Sam dejó que todas estas preguntas queden en suspenso. Que formen un amasijo detrás de su manto cerebral y se pierdan como guijarros lanzados al aire por un niño. No quería echar a perder el tibio entusiasmo que había cobrado después de darle de comer a Cloe. Después de renovar su sangre.

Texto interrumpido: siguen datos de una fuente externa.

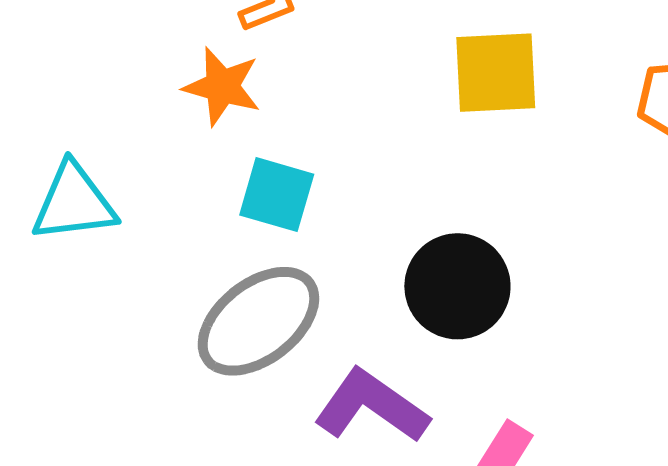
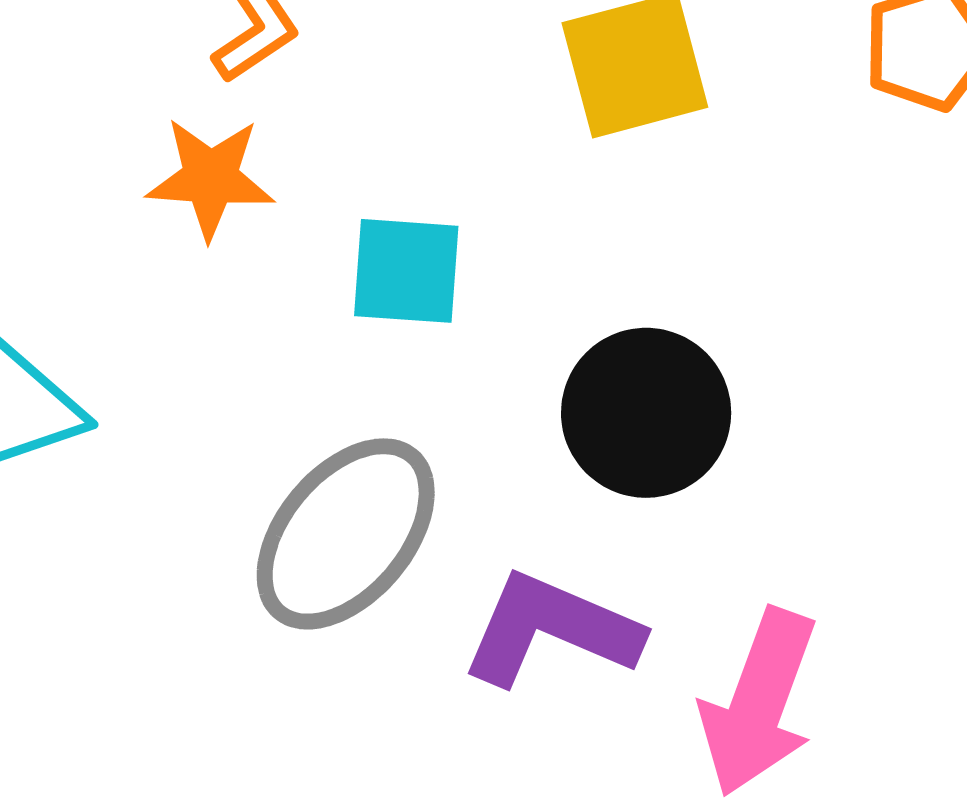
cyan square: (277, 195) -> (406, 271), moved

Sabía que la idea de convertirse en un tipo limpio duraría lo que un cordero recien muerto en un pantano de caimanes hambrientos. No había dudas acerca de ello. Seguramente mañana andaría de cuclillas con Leslie buscando alguna agujeta perdida bajo la cama. Seguramente telefonearía a Linda para salir a tomar unos buenos lingotazos. Pero le gustaba saborear el anca de esa dudosa bestia huidiza del destino. Ver como un enjambre de luciérnagas vacilantes iluminaba el recodo de sus sinuosidades hasta renovarlo casi por completo.
Tal vez las cosas sean así, pensó Sam. Tal vez solo tenga que contentarme con entrever posibilidades. Con dejarse llevar brevemente por el sosiego de los pequeños oasis que se plantan azaroso a la orilla del camino. Tal vez los hombres, seres empeñados en la vorágine y el dolor, vivamos de eso.

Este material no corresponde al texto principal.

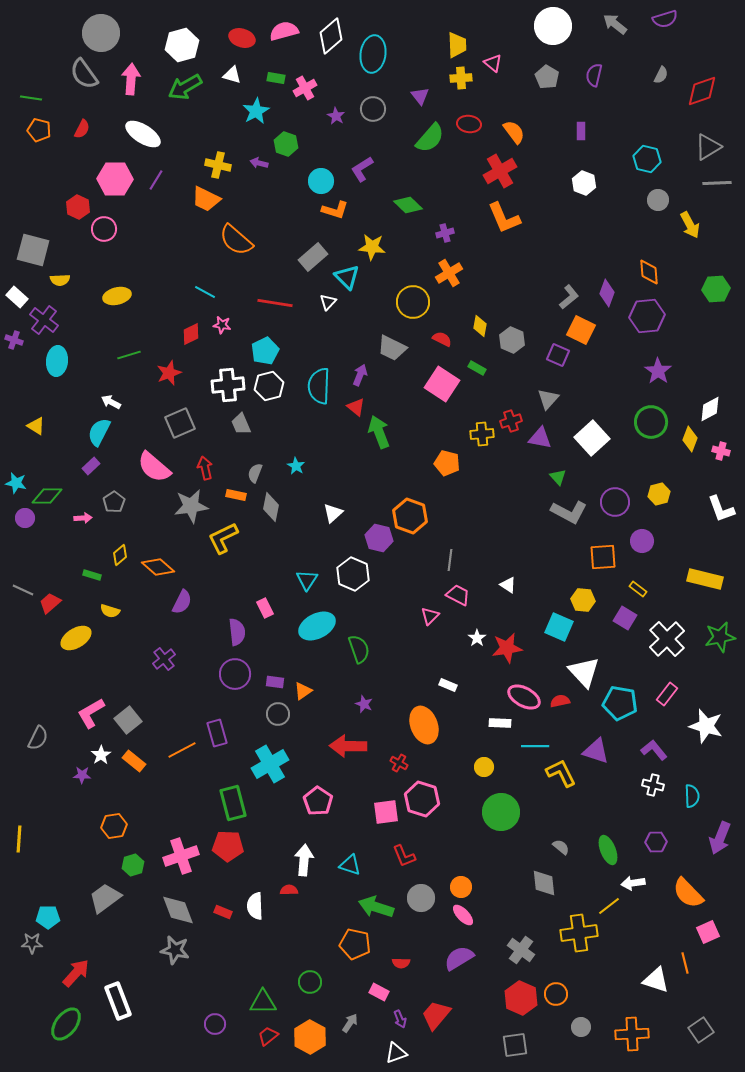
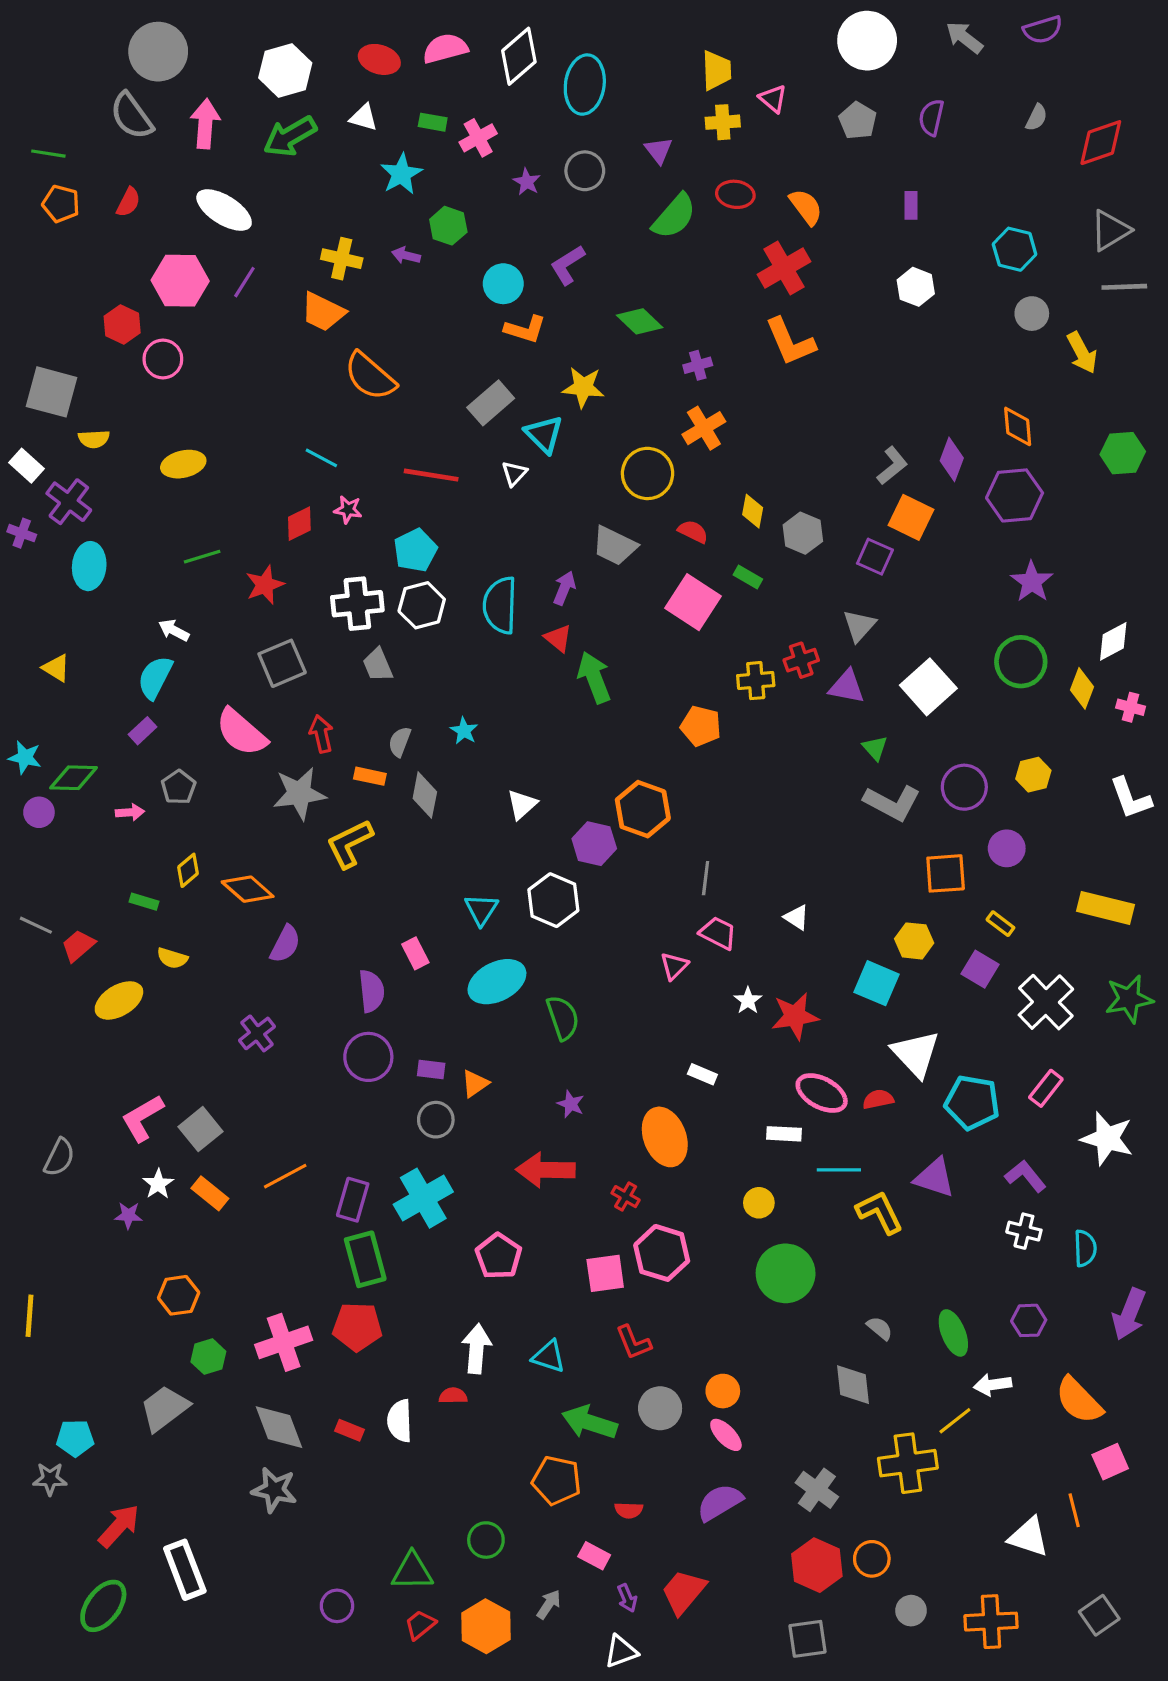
purple rectangle: (217, 733) -> (353, 1200), moved, turned 32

Pensó en que mañana se levantaría temprano saltaría la cerca de dividía su casa con la de la señora Davis y con una barreta haría saltar la cadena que amarraba las puertas de del armario. Cogería en préstamo, el escardillo, la pala, la escobilla barre- hojas y la cortadora de césped con motor a gasoil, todas la herramientas de jardinería en fin y saldría por el barrio a ofrecer sus servicios de jardinero. Se imaginó vestido con un sombrero de paja y un mono de jean gastado. Sesgaría hierba y filetearía los terrones de tierra seca de alrededor de los rosales y bonillas. Emparejaría las paredes de los cercos y espolvorearia veneno para pillar hormigas.
Cloe trepó hasta el sofá y se acomodó en el otro extremo de donde estaba Sam. Juntos comenzaron a dormirse.